» **Written task**: Extract, word for word, the portion of the passage on emotional vulnerability from "hera: chel holdin'" to "of doing this?".

Feb. 28th, 2017

hera: chel holdin' apple (Default)
It is legitimately hard for me to tell when my tendency towards being reclusive is.. natural, and beneficial, or when it's me being unnecessarily cagey. Dating attempts have always ended up with me realising that, while I'm down with people being emotionally vulnerable towards me, I have no fucking idea how to be emotionally vulnerable at people. This isn't really fair on my part, because it seems like that's what people always want, romantically or platonically, and I really should be capable of doing this?

I always just avoided having to build up the skill-set, because primary school through high school, emotional vulnerability was basically just painting a huge target on my back, with basically all of the people I considered friends. I don't really begrudge anyone for that, because.. even if they were older, we were all kids, and empathy was never really any of our strong points? I never got more than angry at them, and I was always pretty het up over something, so I was pretty easy to nudge and get an entertaining reaction when there was no one else around to nudge. They did it, I did it, whatever, I learned fairly quickly that you zip your lips and deal with your problems on your own time.

(But you should still fix other people's problems.) (Of course.)

» **Supplied material**:
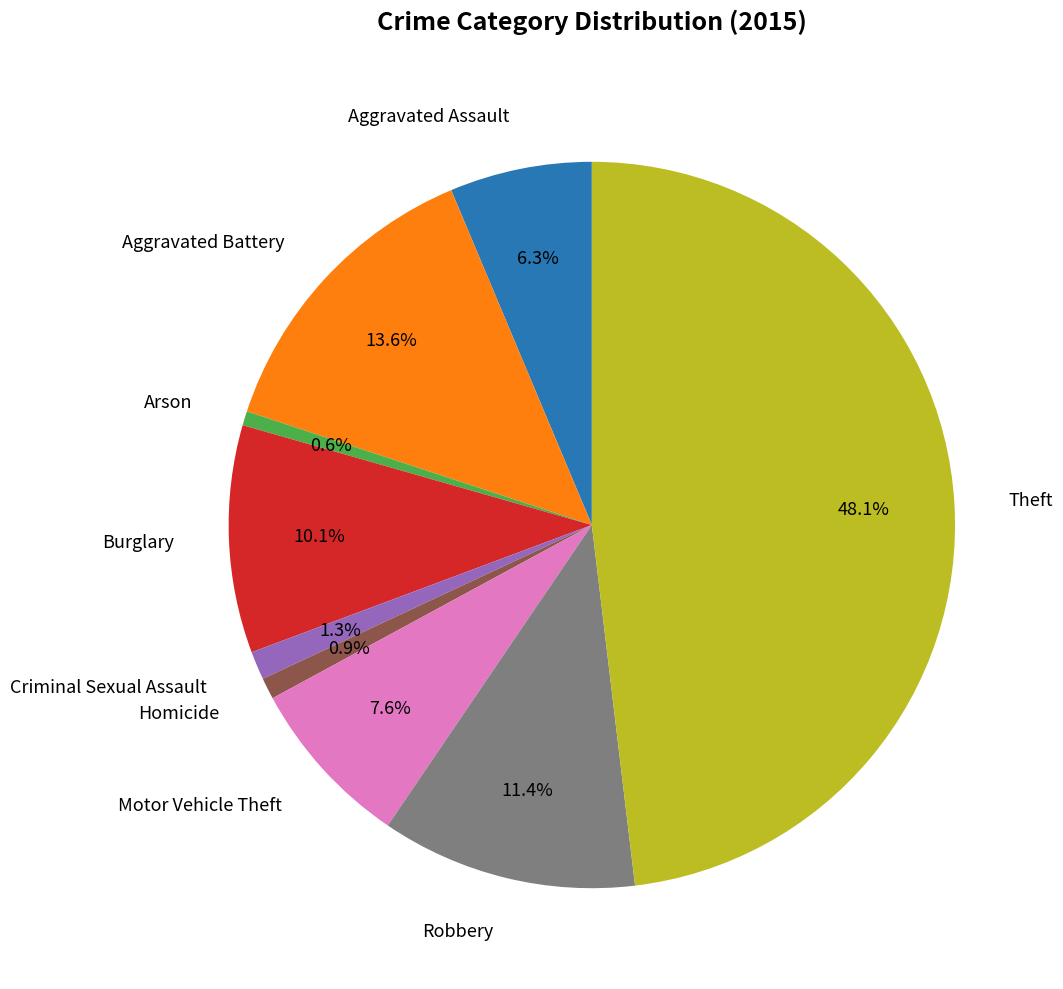

True or false: Burglary accounts for 3% of the total.

False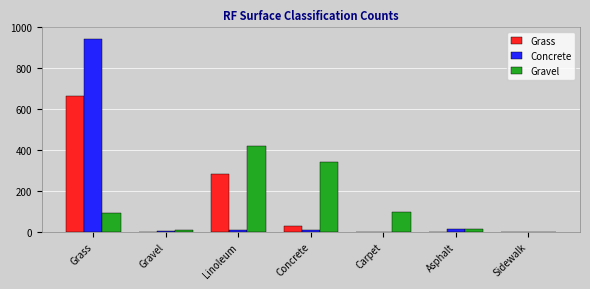

True or false: Concrete has a value of 0 at Carpet.

True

» **The answer**:
hera: chel holdin' apple (Default)
It is legitimately hard for me to tell when my tendency towards being reclusive is.. natural, and beneficial, or when it's me being unnecessarily cagey. Dating attempts have always ended up with me realising that, while I'm down with people being emotionally vulnerable towards me, I have no fucking idea how to be emotionally vulnerable at people. This isn't really fair on my part, because it seems like that's what people always want, romantically or platonically, and I really should be capable of doing this?